Zitiervorschlag: BGH, 2 StR 603/98, Beschluss v. 27.01.1999, HRRS-Datenbank, Rn. X


BGH 2 StR 603/98 - Beschluss vom 27. Januar 1999 (LG Bad Kreuznach)

Meineid, fahrlässiger Falscheid, Vorsatz, Beweiswürdigung

§ 154 StGB; § 163 StGB; § 16 Abs. 1 StGB; § 15 StGB; § 261 StPO

Leitsätze des Bearbeiters

1. Die Feststellung der subjektiven Tatseite erfordert bei Aussagedelikten die genaue Feststellung des tatsächlichen Gehalts der Behauptungen, wobei der gesamte Kontext der Aussage mitsamt allen denkbaren Inhalten einzubeziehen ist.

2. Auch objektiv falsche Angaben stellen allenfalls ein Indiz für eine bewußt falsche Aussage dar. Gegen vorsätzliches Handeln kann insbesondere sprechen, daß es dem Aussagenden in der konkreten Situation darauf ankam, zu einer anderen als der objektiv falsch beantworteten Frage Stellung zu beziehen, und er zu dieser nur bei Gelegenheit jener falsch aussagte, ohne daß dieser Angabe nach den Umständen der Aussagesituation Bedeutung zukam.

3. Zu den notwendigen tatrichterlichen Feststellungen gehört bei der Würdigung von möglichen Aussagedelikten im Rahmen von Zivilverfahren insbesondere auch das Beweisthema, wie es sich aus dem Beweisbeschluß ergibt.

Entscheidungstenor

Auf die Revision des Angeklagten wird das Urteil des Landgerichts Bad Kreuznach vom 30. Juni 1998, soweit er verurteilt worden ist, mit den Feststellungen aufgehoben.

Im Umfang der Aufhebung wird die Sache zu neuer Verhandlung und Entscheidung, auch über die Kosten des Rechtsmittels, an das Amtsgericht Bad Kreuznach zurückverwiesen.

Gründe

I.

Das Landgericht hat den Angeklagten wegen Meineids zu einer Freiheitsstrafe von einem Jahr und sechs Monaten verurteilt und deren Vollstreckung zur Bewährung ausgesetzt; vom Vorwurf der Vergewaltigung hat es ihn freigesprochen.

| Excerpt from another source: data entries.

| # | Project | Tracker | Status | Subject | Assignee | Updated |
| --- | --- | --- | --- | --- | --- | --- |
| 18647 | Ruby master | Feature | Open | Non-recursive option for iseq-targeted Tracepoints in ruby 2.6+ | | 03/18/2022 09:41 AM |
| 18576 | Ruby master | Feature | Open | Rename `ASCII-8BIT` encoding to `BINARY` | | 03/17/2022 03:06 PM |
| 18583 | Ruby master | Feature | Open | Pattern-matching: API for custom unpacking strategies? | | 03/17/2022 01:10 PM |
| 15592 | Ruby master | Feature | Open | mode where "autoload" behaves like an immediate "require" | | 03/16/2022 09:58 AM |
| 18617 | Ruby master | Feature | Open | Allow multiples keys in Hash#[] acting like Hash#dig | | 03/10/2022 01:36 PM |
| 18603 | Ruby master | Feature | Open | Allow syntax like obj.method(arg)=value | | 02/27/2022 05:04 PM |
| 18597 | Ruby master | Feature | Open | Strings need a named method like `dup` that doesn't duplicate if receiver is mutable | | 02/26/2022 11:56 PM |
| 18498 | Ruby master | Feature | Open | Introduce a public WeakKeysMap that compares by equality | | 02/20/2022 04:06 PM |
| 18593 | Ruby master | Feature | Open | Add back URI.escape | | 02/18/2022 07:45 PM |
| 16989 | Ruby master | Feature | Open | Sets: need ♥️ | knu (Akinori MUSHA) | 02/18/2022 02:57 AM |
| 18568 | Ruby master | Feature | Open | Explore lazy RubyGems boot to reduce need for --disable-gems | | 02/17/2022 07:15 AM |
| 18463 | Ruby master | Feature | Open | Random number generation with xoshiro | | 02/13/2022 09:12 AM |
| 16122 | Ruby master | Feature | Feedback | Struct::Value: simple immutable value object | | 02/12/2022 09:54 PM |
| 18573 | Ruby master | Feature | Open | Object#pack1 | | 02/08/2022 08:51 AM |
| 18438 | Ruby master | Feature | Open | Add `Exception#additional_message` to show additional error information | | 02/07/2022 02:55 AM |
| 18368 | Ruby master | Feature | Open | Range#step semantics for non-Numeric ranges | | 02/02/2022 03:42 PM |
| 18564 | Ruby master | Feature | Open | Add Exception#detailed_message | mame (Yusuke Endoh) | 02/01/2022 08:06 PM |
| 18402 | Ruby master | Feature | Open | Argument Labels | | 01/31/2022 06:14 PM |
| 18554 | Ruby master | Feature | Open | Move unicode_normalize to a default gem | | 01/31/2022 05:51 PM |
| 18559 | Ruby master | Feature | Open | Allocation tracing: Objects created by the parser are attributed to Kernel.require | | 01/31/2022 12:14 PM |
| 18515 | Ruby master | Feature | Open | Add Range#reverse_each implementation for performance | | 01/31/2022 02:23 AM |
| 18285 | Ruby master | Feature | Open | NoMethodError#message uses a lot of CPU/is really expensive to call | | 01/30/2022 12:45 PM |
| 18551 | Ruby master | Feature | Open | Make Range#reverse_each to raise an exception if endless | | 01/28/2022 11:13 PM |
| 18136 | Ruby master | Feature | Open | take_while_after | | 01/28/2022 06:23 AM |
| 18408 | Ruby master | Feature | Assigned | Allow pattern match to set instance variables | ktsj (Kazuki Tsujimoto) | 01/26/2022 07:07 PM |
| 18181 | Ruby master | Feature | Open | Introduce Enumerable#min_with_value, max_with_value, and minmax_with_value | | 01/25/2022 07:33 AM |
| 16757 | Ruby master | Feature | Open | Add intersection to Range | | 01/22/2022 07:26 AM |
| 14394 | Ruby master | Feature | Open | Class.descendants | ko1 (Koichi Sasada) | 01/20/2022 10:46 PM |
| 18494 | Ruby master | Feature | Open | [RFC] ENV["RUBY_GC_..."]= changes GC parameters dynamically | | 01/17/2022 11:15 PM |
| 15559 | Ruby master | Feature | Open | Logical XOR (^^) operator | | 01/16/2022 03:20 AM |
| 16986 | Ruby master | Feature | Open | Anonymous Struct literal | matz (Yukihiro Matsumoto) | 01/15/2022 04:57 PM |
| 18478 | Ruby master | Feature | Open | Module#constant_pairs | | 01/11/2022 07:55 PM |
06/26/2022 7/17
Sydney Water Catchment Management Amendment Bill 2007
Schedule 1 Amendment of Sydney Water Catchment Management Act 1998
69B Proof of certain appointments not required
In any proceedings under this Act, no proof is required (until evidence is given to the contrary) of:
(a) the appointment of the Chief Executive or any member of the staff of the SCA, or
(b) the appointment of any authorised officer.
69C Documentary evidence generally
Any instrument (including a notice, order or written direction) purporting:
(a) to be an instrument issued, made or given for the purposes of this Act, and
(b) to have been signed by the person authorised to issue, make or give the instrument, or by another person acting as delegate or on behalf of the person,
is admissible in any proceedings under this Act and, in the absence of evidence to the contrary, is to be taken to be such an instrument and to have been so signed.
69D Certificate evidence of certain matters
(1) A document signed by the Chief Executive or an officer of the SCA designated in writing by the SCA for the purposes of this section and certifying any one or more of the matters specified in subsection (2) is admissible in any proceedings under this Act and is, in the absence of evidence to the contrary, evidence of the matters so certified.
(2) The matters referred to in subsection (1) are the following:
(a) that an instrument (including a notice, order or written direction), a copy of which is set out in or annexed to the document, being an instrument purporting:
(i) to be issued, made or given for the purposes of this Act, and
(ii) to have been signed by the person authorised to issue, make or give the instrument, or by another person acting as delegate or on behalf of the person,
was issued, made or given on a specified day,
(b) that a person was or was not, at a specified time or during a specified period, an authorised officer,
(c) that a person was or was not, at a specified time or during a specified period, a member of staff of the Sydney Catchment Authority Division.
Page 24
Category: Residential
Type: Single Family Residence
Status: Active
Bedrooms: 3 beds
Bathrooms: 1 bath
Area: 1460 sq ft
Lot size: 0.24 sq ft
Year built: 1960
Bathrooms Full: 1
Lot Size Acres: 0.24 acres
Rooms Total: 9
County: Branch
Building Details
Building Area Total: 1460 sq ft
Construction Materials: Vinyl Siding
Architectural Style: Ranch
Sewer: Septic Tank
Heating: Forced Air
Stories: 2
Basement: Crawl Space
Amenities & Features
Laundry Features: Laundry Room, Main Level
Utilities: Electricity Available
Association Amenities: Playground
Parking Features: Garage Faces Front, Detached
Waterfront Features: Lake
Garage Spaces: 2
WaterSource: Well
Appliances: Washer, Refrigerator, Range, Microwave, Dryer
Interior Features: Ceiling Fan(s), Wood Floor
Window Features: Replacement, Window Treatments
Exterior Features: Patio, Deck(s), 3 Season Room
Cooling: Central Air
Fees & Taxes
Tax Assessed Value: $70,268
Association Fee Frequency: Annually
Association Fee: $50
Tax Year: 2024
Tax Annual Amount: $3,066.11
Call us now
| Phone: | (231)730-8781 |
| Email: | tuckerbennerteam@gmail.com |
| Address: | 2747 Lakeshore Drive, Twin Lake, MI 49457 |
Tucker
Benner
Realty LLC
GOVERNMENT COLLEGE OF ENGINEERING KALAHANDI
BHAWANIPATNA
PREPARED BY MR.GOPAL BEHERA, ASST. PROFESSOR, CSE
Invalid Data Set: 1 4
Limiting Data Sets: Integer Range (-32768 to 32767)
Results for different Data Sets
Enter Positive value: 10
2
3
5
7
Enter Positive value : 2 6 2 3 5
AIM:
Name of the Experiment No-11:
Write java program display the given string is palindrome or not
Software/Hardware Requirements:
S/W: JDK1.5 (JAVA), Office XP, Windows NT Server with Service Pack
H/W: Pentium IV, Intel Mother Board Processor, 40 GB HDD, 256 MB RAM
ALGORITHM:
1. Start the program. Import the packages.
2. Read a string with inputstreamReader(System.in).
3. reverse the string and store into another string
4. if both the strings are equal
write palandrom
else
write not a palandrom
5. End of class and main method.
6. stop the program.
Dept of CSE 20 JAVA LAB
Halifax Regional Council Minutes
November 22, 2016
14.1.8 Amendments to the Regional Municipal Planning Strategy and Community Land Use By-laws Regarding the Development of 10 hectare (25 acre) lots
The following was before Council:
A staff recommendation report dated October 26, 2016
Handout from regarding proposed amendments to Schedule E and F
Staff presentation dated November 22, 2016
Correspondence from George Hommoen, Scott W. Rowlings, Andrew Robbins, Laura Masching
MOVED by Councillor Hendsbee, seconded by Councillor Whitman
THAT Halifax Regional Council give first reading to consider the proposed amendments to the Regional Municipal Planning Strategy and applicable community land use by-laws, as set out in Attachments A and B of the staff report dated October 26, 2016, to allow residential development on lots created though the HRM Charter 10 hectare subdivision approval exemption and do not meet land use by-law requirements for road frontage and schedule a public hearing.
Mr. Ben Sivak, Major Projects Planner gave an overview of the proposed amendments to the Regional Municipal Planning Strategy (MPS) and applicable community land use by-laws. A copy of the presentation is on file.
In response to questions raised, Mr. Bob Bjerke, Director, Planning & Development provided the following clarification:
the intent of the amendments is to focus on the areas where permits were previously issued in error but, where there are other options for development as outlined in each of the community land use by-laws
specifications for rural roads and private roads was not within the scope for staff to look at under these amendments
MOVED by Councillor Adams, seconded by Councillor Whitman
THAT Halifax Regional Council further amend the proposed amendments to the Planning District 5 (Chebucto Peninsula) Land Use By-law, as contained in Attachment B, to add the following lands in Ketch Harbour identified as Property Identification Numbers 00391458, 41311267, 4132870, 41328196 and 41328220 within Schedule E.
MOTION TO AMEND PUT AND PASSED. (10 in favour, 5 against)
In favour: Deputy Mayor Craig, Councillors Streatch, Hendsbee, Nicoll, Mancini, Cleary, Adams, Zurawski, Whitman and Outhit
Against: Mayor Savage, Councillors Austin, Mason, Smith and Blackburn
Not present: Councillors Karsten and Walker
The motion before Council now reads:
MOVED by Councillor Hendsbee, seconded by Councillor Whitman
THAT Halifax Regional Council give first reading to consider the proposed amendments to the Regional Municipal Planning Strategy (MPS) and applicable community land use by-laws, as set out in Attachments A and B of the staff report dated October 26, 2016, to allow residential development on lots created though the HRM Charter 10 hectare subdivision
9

Seine Revision, mit der er Verletzung sachlichen Rechtes rügt, hat Erfolg. Der Schuldspruch wegen Meineides hält rechtlicher Prüfung nicht stand.

II.

Den Feststellungen zufolge hatte der Angeklagte, der Steuerberater ist, 1988 in Berlin die Zahnärztin R. kennengelernt und war 1989 mit ihr zusammengezogen. Als er im August 1990 Zweigstellenleiter einer Steuerberatungsgesellschaft in Simmern wurde, veräußerte Frau R. mit seiner Hilfe ihre Berliner Zahnarztpraxis und folgte ihm Mitte Dezember 1990. Der Angeklagte pachtete für sie eine Zahnarztpraxis in Simmern. Beide lebten dort in einer Wohnung zusammen. Am 19. November 1991 zog der Angeklagte jedoch aus und wandte sich einer anderen Frau zu. Dies führte zu einem tiefgreifenden Zerwürfnis und in dessen Folge zu einer Vielzahl wechselseitiger Zivilklagen und Strafanzeigen.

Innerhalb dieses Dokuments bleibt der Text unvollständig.